県は新型コロナウイルスの影響で打撃を受けた県内宿泊業の支援と本県の観光需要の回復を目的に、県民限定で県内宿泊施設の宿泊プランを設定価格から1泊5500円引きで利用できる「あおもり宿泊キャンペーン」を7月から展開する。計223施設が総計1万人泊を販売。同3日から予約と販売がスタートする。
 キャンペーンは東日本大震災の復興支援で行った時と比べて、10倍の事業規模で実施。宿泊数は前回より5倍増やした。事業費は1億3668万円。
 参加施設は地域の魅力を生かした宿泊プランを作成し、県が客室数に応じて1施設に20万円か50万円を支払う仕組み。施設は県観光連盟や県旅館ホテル生活衛生同業組合などの構成員のほか、市町村からの推薦で募った。今回の参加施設は県内宿泊施設の約半分に当たる。

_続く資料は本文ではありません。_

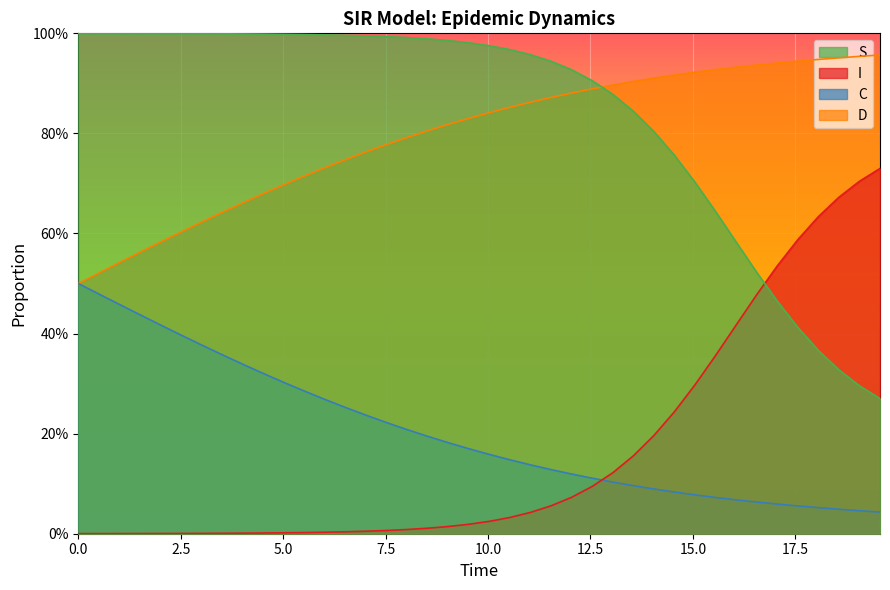

What are all the series names shown in the legend?

S, I, C, D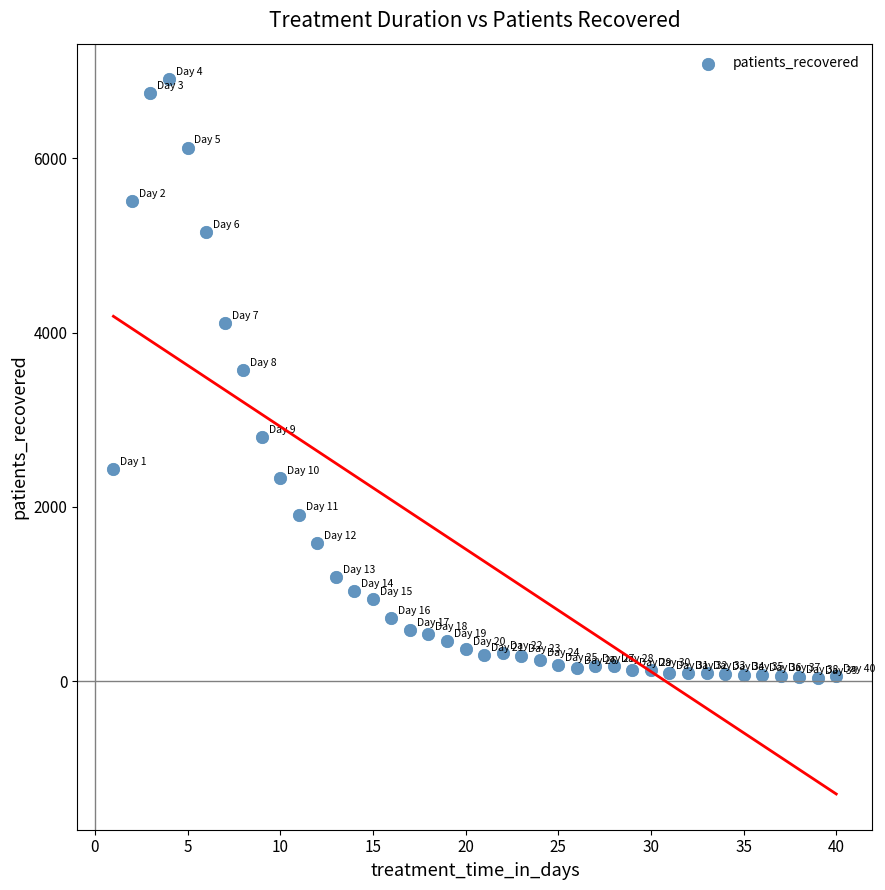

What Y value in the scatter plot is closest to 3471?

3569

 津軽地域では中南が57施設、西北が24施設、東青が42施設参加。客室が9室以下の施設は20人泊、10室以上は50人泊を販売し、先着順で完売次第終了となる。最も安い施設では1000円台のプランがあり、連泊は2泊まで。
 7月3日から、施設名と連絡先が掲載された特設サイトを県の観光情報サイトに開設する。申し込みは施設に直接行い、最短で同10日からの宿泊が可能だ。県誘客交流課の松尾義人総括主幹は「今まで泊まったことがない施設を利用することで本県の新たな魅力を発見し、観光が潤うきっかけになれば」と意気込む。
 宿泊施設にとってはまさに“恵みの雨”となりそうだ。県旅館ホテル生活衛生同業組合の福士圭介理事長は「一番打撃を受けた地元資本の宿泊施設を主な参加施設としてくれたことはとてもありがたい」とし「宿泊だけではなく直接周辺観光施設での食事や土産品の購入などにつながるような支援もあればなおいいのでは」と語った。
 県観光連盟の高坂幹専務理事は「宿泊による経済効果は大きい。県外からの来客に備え、県にはいち早く観光需要の掘り起こしを今後もしてもらいたい」と話した。